Previous studies on constructing models for predicting MVI have predominantly concentrated on the tumor itself, disregarding investigations of the peritumoral region [31, 32]. While some earlier studies considered peritumoral information, they did not explore margins up to 20 mm, as specified in the diagnostic criteria for MVI [24, 25, 33,34,35,36]; moreover, they mainly focused on the qualitative prediction of MVI. Hu, F. et al reported that they explored the 20-mm peritumoral region, mainly utilizing traditional radiomic features without comparing different peritumoral regions [37]. In contrast to these studies, we demonstrated that among the single sequence models, precontrast phase-based models had a superior prediction performance to models separately based on arterial phase, portal venous phase, and delayed phase data. The discrepancy in the results may be attributed to the fact that previous studies utilized traditional radiomics features and logistic regression as the classifier, while our study employed deep learning features and XGBoost as the classifier. Our multisequence fusion analysis revealed that the A + D phase-based models achieved the greatest predictive performance for MVI risk grade when constructed from Tumor + Peri20 mm features. Both the presence or absence of MVI and its severity are important prognostic factors. Accurately identifying the preoperative severity of MVI can help ensure that patients receive more appropriate treatment. A study investigating the three grades of MVI in variously sized peritumoral regions revealed that deep learning features have the ability to indirectly predict clinical pathological indicators and directly observe specific pathological phenomena. Our research, along with related work, differs from previous studies conducted by other teams, as it reveals the potential mapping between deep learning features in the peritumoral regions of HCC and their observable histopathological features. The obtained findings have yielded surprising and enlightening insights.

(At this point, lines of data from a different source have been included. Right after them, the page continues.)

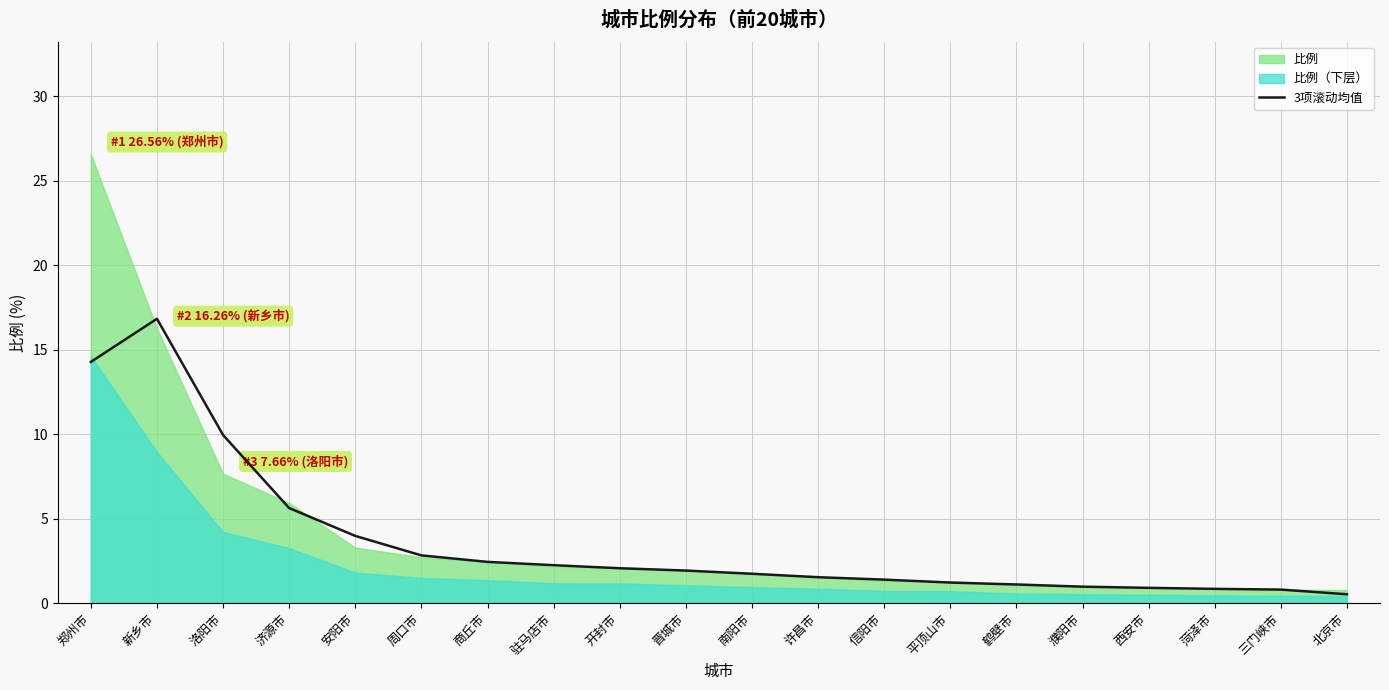

What is the label of the 20th point from the right?

郑州市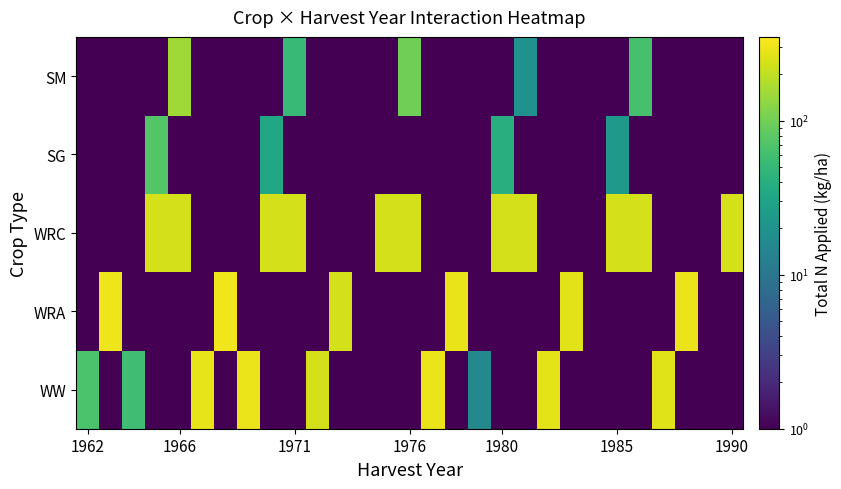

How many distinct data groups are displayed?

5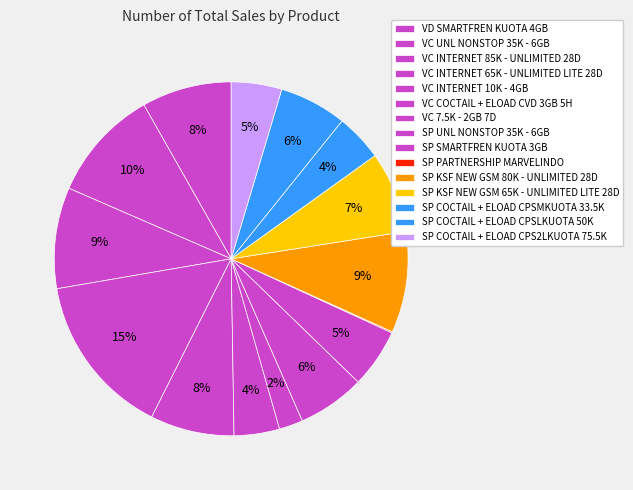

Count the number of slices in the pie.

15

This retrospective single-center study has several limitations. First, while the dataset was divided into training and testing sets based on surgical time, the TRIPOD statement recommends temporal validation over random grouping [38], To tackle this constraint, the study endeavored to leverage transfer learning, ensemble methods, and 10-fold cross-validation to mitigate overfitting risks and bolster the model’s efficacy on small-sample datasets. Therefore, further prospective multicenter validation in larger cohorts is necessary. Another possible limitation in our radiomic study is the use of two-dimensional (2D) ROIs. Three-dimensional (3D) segmental information provides more informative data, which we will seek to incorporate in future research. Finally, we only conducted a preliminary visual analysis of the features extracted by AlexNet, and our results do not allow us to establish a correlation between the specific location of MVI in tumor tissue and the positions of radiomics features in the peritumoral region. We aim to explore this aspect in future studies.

Conclusion

In conclusion, our study has yielded promising results in preoperatively predicting the grade of MVI using DCE-MRI of the 20-mm peritumoral region. Importantly, the peritumoral region may provide more direct and important information for predicting the grade of MVI.